On the words, “macroeconomic” and “macrodynamics”, PAS (1986b: 858; italics added) writes, with disarming frankness:

These papers [vol. 1 of the Japanese translation of The Collected Scientific Papers of Paul A. Samuelson] deal with what today we call macroeconomics—a surprisingly recent term. A dozen years ago, Dr. Edwin Nourse, President Truman’s venerable first Chairman of the US Council of Economic Advisers, wrote to Professor Alvin Hansen of Harvard, asking: “Who invented the word ‘macroeconomics’?” Hansen wrote back: “I don’t know. Probably Samuelson. I’ll ask him”… I must answer for much. But I don’t believe it was I who coined the now-standard word … [Frisch], Tinbergen, and Kalecki used the expression “macrodynamic” and had not yet contrasted microeconomics and macroeconomics”.³

These modest pages contain the consideration—both economic and mathematical—of the analysis and extension of PAS’s fundamental contributions of 1939, as it changed and evolved, during the period from 1939 to 2007, via his observations about Frisch’s rocking horse methodology, allegedly following Wicksell (1907).⁴ In the process, PAS aligned himself firmly as a Keynesian in the US and (eventual) Canadian traditions (see Timlin 1949)—very different from the (Cambridge) UK tradition of Kahn and Robinson. Although inspired by Alvin Hansen, it must be said that it was not an exclusively North American tradition—at least Pigou, Robertson, Hicks, Meade, Harrod and Lange⁵ also interpreted Keynes’s multiplier analysis of short-run equilibrium macroeconomics in a way that was congenial to PAS.

# RECORDED INFORMATION
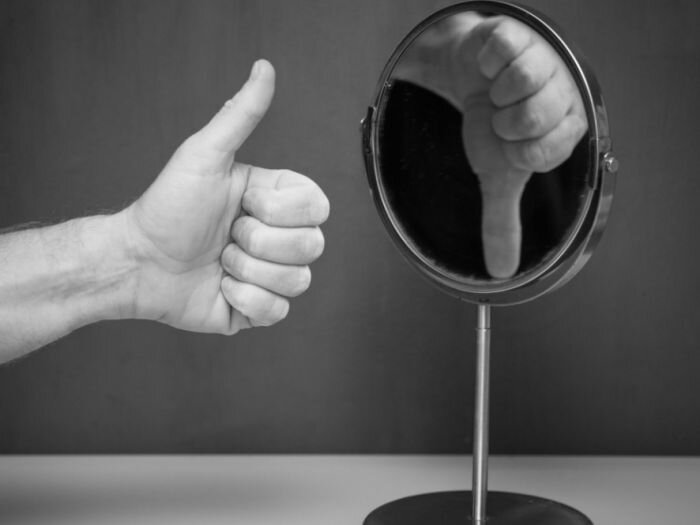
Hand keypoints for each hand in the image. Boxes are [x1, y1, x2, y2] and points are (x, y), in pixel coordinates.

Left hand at [122, 60, 328, 333]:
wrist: (138, 262)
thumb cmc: (168, 207)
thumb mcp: (204, 155)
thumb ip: (240, 115)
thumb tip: (264, 69)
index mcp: (277, 202)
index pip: (318, 207)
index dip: (279, 210)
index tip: (241, 202)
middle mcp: (280, 238)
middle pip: (313, 245)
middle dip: (258, 242)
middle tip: (226, 234)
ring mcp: (272, 275)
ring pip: (299, 281)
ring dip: (248, 271)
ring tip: (220, 261)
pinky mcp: (260, 309)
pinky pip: (279, 312)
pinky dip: (244, 300)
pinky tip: (220, 287)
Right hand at [451, 16, 587, 277]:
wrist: (470, 79)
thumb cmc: (490, 125)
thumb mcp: (495, 175)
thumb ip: (500, 220)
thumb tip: (499, 272)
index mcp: (565, 130)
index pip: (542, 152)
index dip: (515, 151)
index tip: (512, 144)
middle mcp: (563, 93)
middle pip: (533, 116)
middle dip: (503, 123)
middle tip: (502, 116)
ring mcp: (544, 60)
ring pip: (521, 83)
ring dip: (494, 94)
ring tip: (497, 92)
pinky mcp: (519, 35)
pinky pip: (501, 54)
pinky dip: (485, 66)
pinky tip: (491, 69)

# ASSIGNED TASK
Reproduce verbatim the portion of the passage on the origin of the term "macroeconomics" that begins at the words "These modest pages" and ends after "congenial to PAS.".

# WRITTEN ANSWER
These modest pages contain the consideration—both economic and mathematical—of the analysis and extension of PAS’s fundamental contributions of 1939, as it changed and evolved, during the period from 1939 to 2007, via his observations about Frisch’s rocking horse methodology, allegedly following Wicksell (1907).⁴ In the process, PAS aligned himself firmly as a Keynesian in the US and (eventual) Canadian traditions (see Timlin 1949)—very different from the (Cambridge) UK tradition of Kahn and Robinson. Although inspired by Alvin Hansen, it must be said that it was not an exclusively North American tradition—at least Pigou, Robertson, Hicks, Meade, Harrod and Lange⁵ also interpreted Keynes’s multiplier analysis of short-run equilibrium macroeconomics in a way that was congenial to PAS.